Maybe the most obvious thing - is reauthentication enabled on your broker?

See https://github.com/strimzi/strimzi-kafka-oauth#enabling-the-re-authentication

The logs you've pasted show the client refreshing the token, but not the client performing re-authentication.
You would get more info on that in the broker log by enabling debug logging for kafka loggers.

Kafka Clients library has settings that control how much time before expiry should the client fetch a new token for authentication.
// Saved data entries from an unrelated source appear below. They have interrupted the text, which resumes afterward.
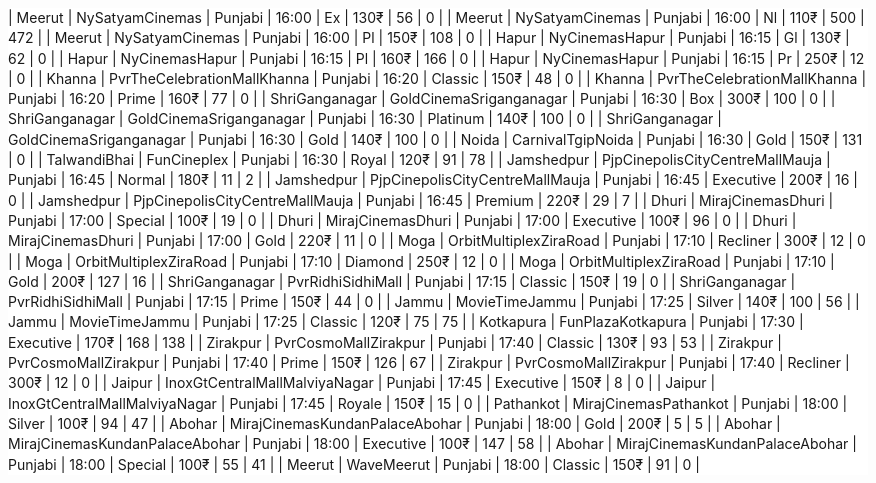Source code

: | Meerut                | NySatyamCinemas                        | Punjabi  | 16:00 | Ex               |  130₹ |       56 |      0 |
| Meerut                | NySatyamCinemas                        | Punjabi  | 16:00 | Nl               |  110₹ |      500 |    472 |
| Meerut                | NySatyamCinemas                        | Punjabi  | 16:00 | Pl               |  150₹ |      108 |      0 |
| Hapur                 | NyCinemasHapur                         | Punjabi  | 16:15 | Gl               |  130₹ |       62 |      0 |
| Hapur                 | NyCinemasHapur                         | Punjabi  | 16:15 | Pl               |  160₹ |      166 |      0 |
| Hapur                 | NyCinemasHapur                         | Punjabi  | 16:15 | Pr               |  250₹ |       12 |      0 |
| Khanna                | PvrTheCelebrationMallKhanna            | Punjabi  | 16:20 | Classic          |  150₹ |       48 |      0 |
| Khanna                | PvrTheCelebrationMallKhanna            | Punjabi  | 16:20 | Prime            |  160₹ |       77 |      0 |
| ShriGanganagar        | GoldCinemaSriganganagar                | Punjabi  | 16:30 | Box              |  300₹ |      100 |      0 |
| ShriGanganagar        | GoldCinemaSriganganagar                | Punjabi  | 16:30 | Platinum         |  140₹ |      100 |      0 |
| ShriGanganagar        | GoldCinemaSriganganagar                | Punjabi  | 16:30 | Gold             |  140₹ |      100 |      0 |
| Noida                 | CarnivalTgipNoida                      | Punjabi  | 16:30 | Gold             |  150₹ |      131 |      0 |
| TalwandiBhai          | FunCineplex                            | Punjabi  | 16:30 | Royal            |  120₹ |       91 |     78 |
| Jamshedpur            | PjpCinepolisCityCentreMallMauja        | Punjabi  | 16:45 | Normal           |  180₹ |       11 |      2 |
| Jamshedpur            | PjpCinepolisCityCentreMallMauja        | Punjabi  | 16:45 | Executive        |  200₹ |       16 |      0 |
| Jamshedpur            | PjpCinepolisCityCentreMallMauja        | Punjabi  | 16:45 | Premium          |  220₹ |       29 |      7 |
| Dhuri                 | MirajCinemasDhuri                      | Punjabi  | 17:00 | Special          |  100₹ |       19 |      0 |
| Dhuri                 | MirajCinemasDhuri                      | Punjabi  | 17:00 | Executive        |  100₹ |       96 |      0 |
| Dhuri                 | MirajCinemasDhuri                      | Punjabi  | 17:00 | Gold             |  220₹ |       11 |      0 |
| Moga                  | OrbitMultiplexZiraRoad                 | Punjabi  | 17:10 | Recliner         |  300₹ |       12 |      0 |
| Moga                  | OrbitMultiplexZiraRoad                 | Punjabi  | 17:10 | Diamond          |  250₹ |       12 |      0 |
| Moga                  | OrbitMultiplexZiraRoad                 | Punjabi  | 17:10 | Gold             |  200₹ |      127 |     16 |
| ShriGanganagar        | PvrRidhiSidhiMall                      | Punjabi  | 17:15 | Classic          |  150₹ |       19 |      0 |
| ShriGanganagar        | PvrRidhiSidhiMall                      | Punjabi  | 17:15 | Prime            |  150₹ |       44 |      0 |
| Jammu                 | MovieTimeJammu                         | Punjabi  | 17:25 | Silver           |  140₹ |      100 |     56 |
| Jammu                 | MovieTimeJammu                         | Punjabi  | 17:25 | Classic          |  120₹ |       75 |     75 |
| Kotkapura             | FunPlazaKotkapura                      | Punjabi  | 17:30 | Executive        |  170₹ |      168 |    138 |
| Zirakpur              | PvrCosmoMallZirakpur                   | Punjabi  | 17:40 | Classic          |  130₹ |       93 |     53 |
| Zirakpur              | PvrCosmoMallZirakpur                   | Punjabi  | 17:40 | Prime            |  150₹ |      126 |     67 |
| Zirakpur              | PvrCosmoMallZirakpur                   | Punjabi  | 17:40 | Recliner         |  300₹ |       12 |      0 |
| Jaipur                | InoxGtCentralMallMalviyaNagar          | Punjabi  | 17:45 | Executive        |  150₹ |        8 |      0 |
| Jaipur                | InoxGtCentralMallMalviyaNagar          | Punjabi  | 17:45 | Royale           |  150₹ |       15 |      0 |
| Pathankot             | MirajCinemasPathankot                  | Punjabi  | 18:00 | Silver           |  100₹ |       94 |     47 |
| Abohar                | MirajCinemasKundanPalaceAbohar         | Punjabi  | 18:00 | Gold             |  200₹ |        5 |      5 |
| Abohar                | MirajCinemasKundanPalaceAbohar         | Punjabi  | 18:00 | Executive        |  100₹ |      147 |     58 |
| Abohar                | MirajCinemasKundanPalaceAbohar         | Punjabi  | 18:00 | Special          |  100₹ |       55 |     41 |
| Meerut                | WaveMeerut                             | Punjabi  | 18:00 | Classic          |  150₹ |       91 |      0 |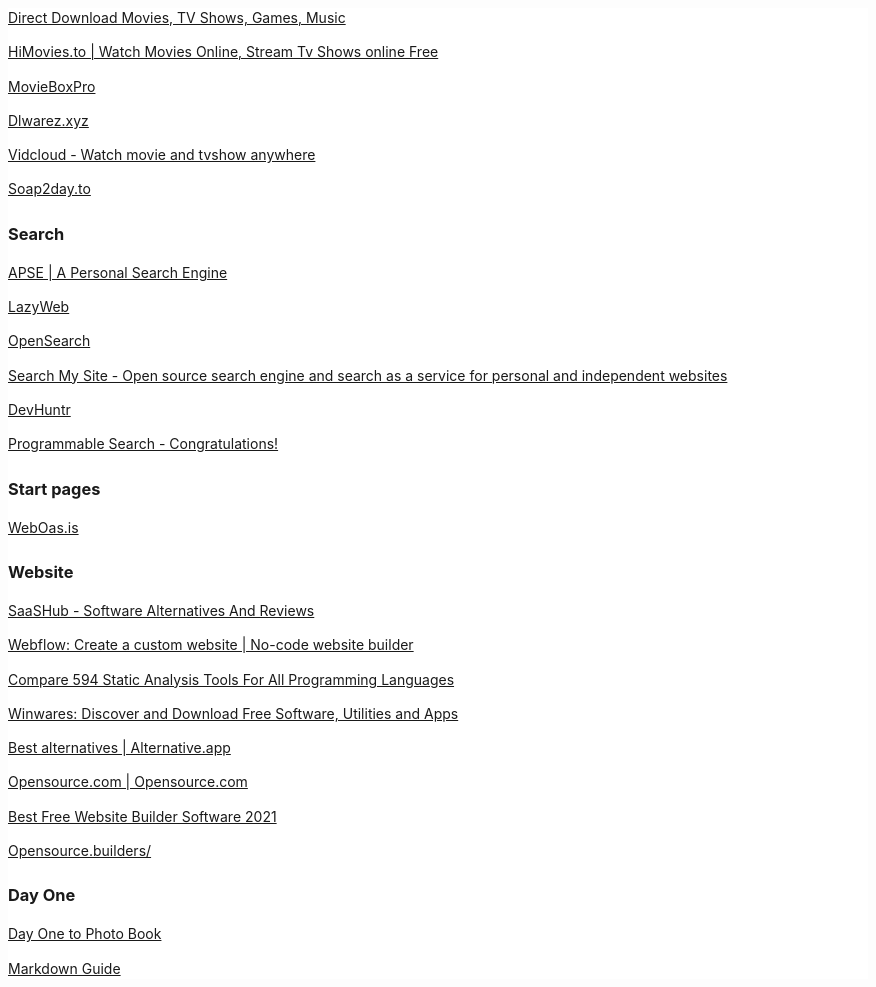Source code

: [Direct Download Movies, TV Shows, Games, Music](https://2ddl.ms/)

[HiMovies.to | Watch Movies Online, Stream Tv Shows online
Free](https://www5.himovies.to/home)

[MovieBoxPro](https://www.movieboxpro.app/)

[Dlwarez.xyz](https://dlwarez.xyz/)

[Vidcloud - Watch movie and tvshow anywhere](https://vidembed.cc/)

[Soap2day.to](https://soap2day.to/enter.html)

### Search

[APSE | A Personal Search Engine](https://apse.io/)

[LazyWeb](https://lazyweb.ai/)

[OpenSearch](https://opensearch.org/)

[Search My Site - Open source search engine and search as a service for
personal and independent websites](https://searchmysite.net/)

[DevHuntr](https://tamilan-apps-and-tech.github.io/devhuntr-web/?ref=producthunt#/)

[Programmable Search -
Congratulations\!](https://cse.google.com/cse/create/congrats?cx=87fbaa5440fa3e4dd)

### Start pages

[WebOas.is](https://weboas.is/)

### Website

[SaaSHub - Software Alternatives And Reviews](https://www.saashub.com/)

[Webflow: Create a custom website | No-code website
builder](https://webflow.com/?utm_medium=templatmarketplace)

[Compare 594 Static Analysis Tools For All Programming
Languages](https://analysis-tools.dev/)

[Winwares: Discover and Download Free Software, Utilities and
Apps](https://winwares.com/)

[Best alternatives | Alternative.app](https://alternative.app/)

[Opensource.com | Opensource.com](https://opensource.com/)

[Best Free Website Builder Software 2021](https://mobirise.com/)

[Opensource.builders/](https://opensource.builders/)

### Day One

[Day One to Photo Book](https://dayone.donnierayjones.com/)

[Markdown
Guide](https://help.dayoneapp.com/en/articles/440596-markdown-guide)
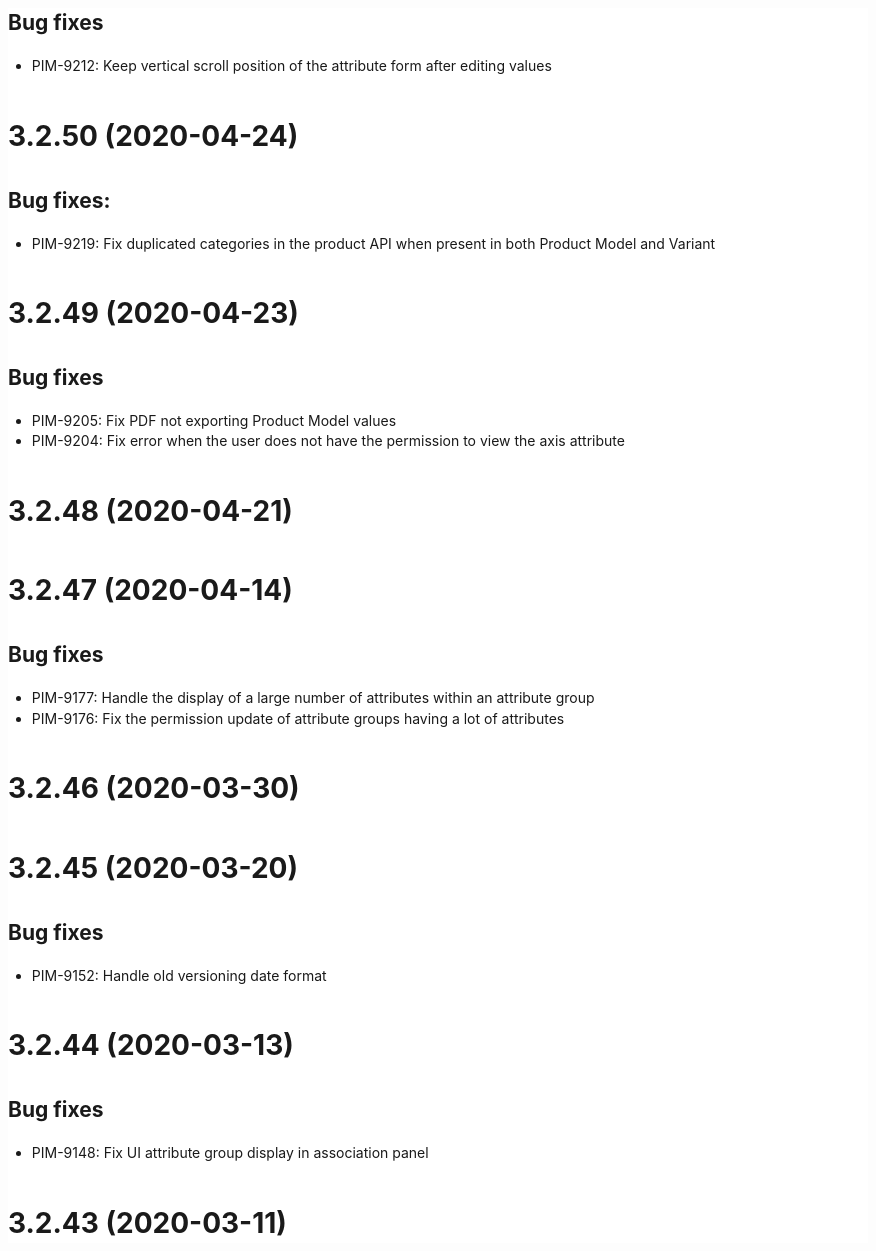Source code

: ## Bug fixes

- PIM-9212: Keep vertical scroll position of the attribute form after editing values

# 3.2.50 (2020-04-24)

## Bug fixes:

- PIM-9219: Fix duplicated categories in the product API when present in both Product Model and Variant

# 3.2.49 (2020-04-23)

## Bug fixes

- PIM-9205: Fix PDF not exporting Product Model values
- PIM-9204: Fix error when the user does not have the permission to view the axis attribute

# 3.2.48 (2020-04-21)

# 3.2.47 (2020-04-14)

## Bug fixes

- PIM-9177: Handle the display of a large number of attributes within an attribute group
- PIM-9176: Fix the permission update of attribute groups having a lot of attributes

# 3.2.46 (2020-03-30)

# 3.2.45 (2020-03-20)

## Bug fixes

- PIM-9152: Handle old versioning date format

# 3.2.44 (2020-03-13)

## Bug fixes

- PIM-9148: Fix UI attribute group display in association panel

# 3.2.43 (2020-03-11)
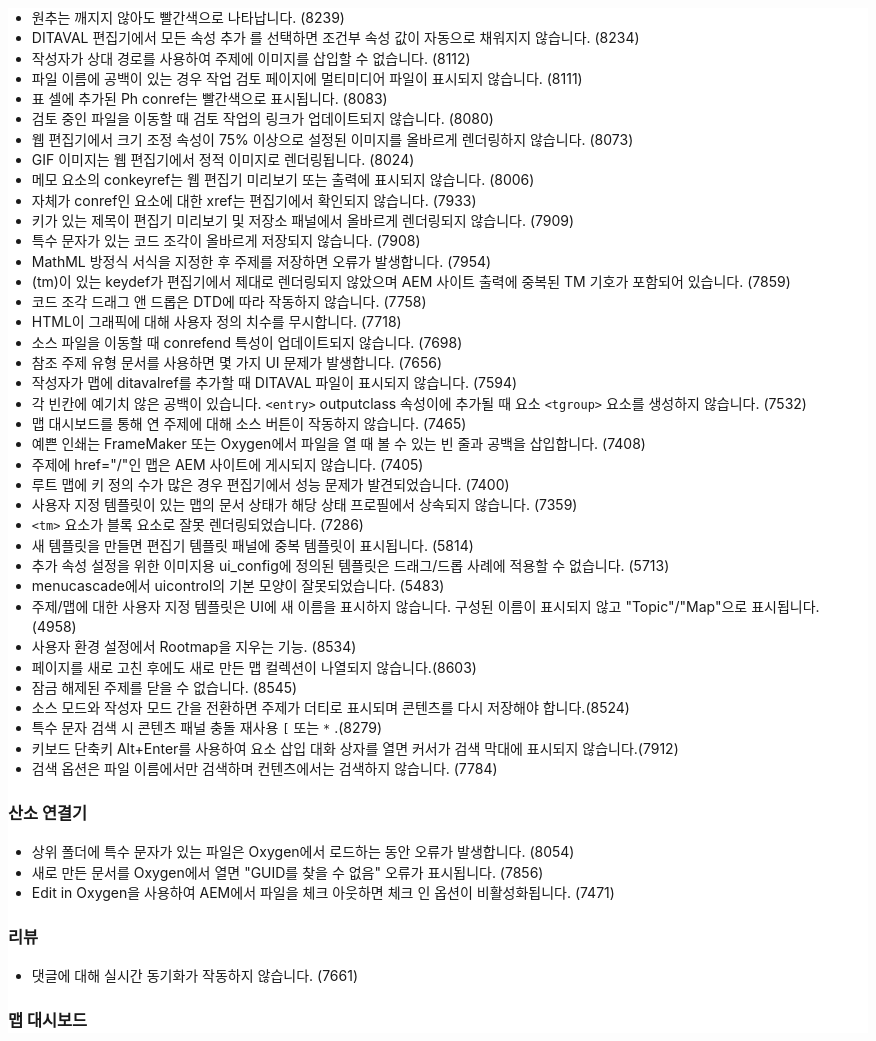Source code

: * 원추는 깨지지 않아도 빨간색으로 나타납니다. (8239)
* DITAVAL 편집기에서 모든 속성 추가 를 선택하면 조건부 속성 값이 자동으로 채워지지 않습니다. (8234)
* 작성자가 상대 경로를 사용하여 주제에 이미지를 삽입할 수 없습니다. (8112)
* 파일 이름에 공백이 있는 경우 작업 검토 페이지에 멀티미디어 파일이 표시되지 않습니다. (8111)
* 표 셀에 추가된 Ph conref는 빨간색으로 표시됩니다. (8083)
* 검토 중인 파일을 이동할 때 검토 작업의 링크가 업데이트되지 않습니다. (8080)
* 웹 편집기에서 크기 조정 속성이 75% 이상으로 설정된 이미지를 올바르게 렌더링하지 않습니다. (8073)
* GIF 이미지는 웹 편집기에서 정적 이미지로 렌더링됩니다. (8024)
* 메모 요소의 conkeyref는 웹 편집기 미리보기 또는 출력에 표시되지 않습니다. (8006)
* 자체가 conref인 요소에 대한 xref는 편집기에서 확인되지 않습니다. (7933)
* 키가 있는 제목이 편집기 미리보기 및 저장소 패널에서 올바르게 렌더링되지 않습니다. (7909)
* 특수 문자가 있는 코드 조각이 올바르게 저장되지 않습니다. (7908)
* MathML 방정식 서식을 지정한 후 주제를 저장하면 오류가 발생합니다. (7954)
* (tm)이 있는 keydef가 편집기에서 제대로 렌더링되지 않았으며 AEM 사이트 출력에 중복된 TM 기호가 포함되어 있습니다. (7859)
* 코드 조각 드래그 앤 드롭은 DTD에 따라 작동하지 않습니다. (7758)
* HTML이 그래픽에 대해 사용자 정의 치수를 무시합니다. (7718)
* 소스 파일을 이동할 때 conrefend 특성이 업데이트되지 않습니다. (7698)
* 참조 주제 유형 문서를 사용하면 몇 가지 UI 문제가 발생합니다. (7656)
* 작성자가 맵에 ditavalref를 추가할 때 DITAVAL 파일이 표시되지 않습니다. (7594)
* 각 빈칸에 예기치 않은 공백이 있습니다. `<entry>` outputclass 속성이에 추가될 때 요소 `<tgroup>` 요소를 생성하지 않습니다. (7532)
* 맵 대시보드를 통해 연 주제에 대해 소스 버튼이 작동하지 않습니다. (7465)
* 예쁜 인쇄는 FrameMaker 또는 Oxygen에서 파일을 열 때 볼 수 있는 빈 줄과 공백을 삽입합니다. (7408)
* 주제에 href=&quot;/&quot;인 맵은 AEM 사이트에 게시되지 않습니다. (7405)
* 루트 맵에 키 정의 수가 많은 경우 편집기에서 성능 문제가 발견되었습니다. (7400)
* 사용자 지정 템플릿이 있는 맵의 문서 상태가 해당 상태 프로필에서 상속되지 않습니다. (7359)
* `<tm>` 요소가 블록 요소로 잘못 렌더링되었습니다. (7286)
* 새 템플릿을 만들면 편집기 템플릿 패널에 중복 템플릿이 표시됩니다. (5814)
* 추가 속성 설정을 위한 이미지용 ui_config에 정의된 템플릿은 드래그/드롭 사례에 적용할 수 없습니다. (5713)
* menucascade에서 uicontrol의 기본 모양이 잘못되었습니다. (5483)
* 주제/맵에 대한 사용자 지정 템플릿은 UI에 새 이름을 표시하지 않습니다. 구성된 이름이 표시되지 않고 &quot;Topic&quot;/&quot;Map&quot;으로 표시됩니다. (4958)
* 사용자 환경 설정에서 Rootmap을 지우는 기능. (8534)
* 페이지를 새로 고친 후에도 새로 만든 맵 컬렉션이 나열되지 않습니다.(8603)
* 잠금 해제된 주제를 닫을 수 없습니다. (8545)
* 소스 모드와 작성자 모드 간을 전환하면 주제가 더티로 표시되며 콘텐츠를 다시 저장해야 합니다.(8524)
* 특수 문자 검색 시 콘텐츠 패널 충돌 재사용 `[` 또는 `*` .(8279)
* 키보드 단축키 Alt+Enter를 사용하여 요소 삽입 대화 상자를 열면 커서가 검색 막대에 표시되지 않습니다.(7912)
* 검색 옵션은 파일 이름에서만 검색하며 컨텐츠에서는 검색하지 않습니다. (7784)


### 산소 연결기

* 상위 폴더에 특수 문자가 있는 파일은 Oxygen에서 로드하는 동안 오류가 발생합니다. (8054)
* 새로 만든 문서를 Oxygen에서 열면 &quot;GUID를 찾을 수 없음&quot; 오류가 표시됩니다. (7856)
* Edit in Oxygen을 사용하여 AEM에서 파일을 체크 아웃하면 체크 인 옵션이 비활성화됩니다. (7471)


### 리뷰

* 댓글에 대해 실시간 동기화가 작동하지 않습니다. (7661)

### 맵 대시보드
The layer performing the client authentication to the authorization server is JAAS based (refreshing the token by client is called re-login) and is separate from the layer performing client - broker authentication or re-authentication (when client sends the access token to the broker for authentication). These two layers don't talk to each other very well - re-login runs on its determined schedule based on the token expiry time. As a result it can happen, if token expiry is short and the parameters controlling re-login are not adjusted that re-authentication grabs an old not-yet-refreshed token to re-authenticate. In which case, when the token expires, you may see the session terminate.

I can't comment on the OAuthBearerLoginModule.java , I never needed to delve this deep into it, and re-authentication tests I've been performing in the past seemed to work fine.

Our Access Key lifespan was set to only 5 min.
Increasing it to 1 hour seems it seems to stay working even after a few token refreshes would have to have happened.
So that works as a quick fix at least
I will try and debug what is happening in the Kafka Client for short token lifespans when I have time. Since I don't like at least not knowing why this can happen for short token lifetimes, and if its a race condition it might still be possible though less likely for long token lifetimes.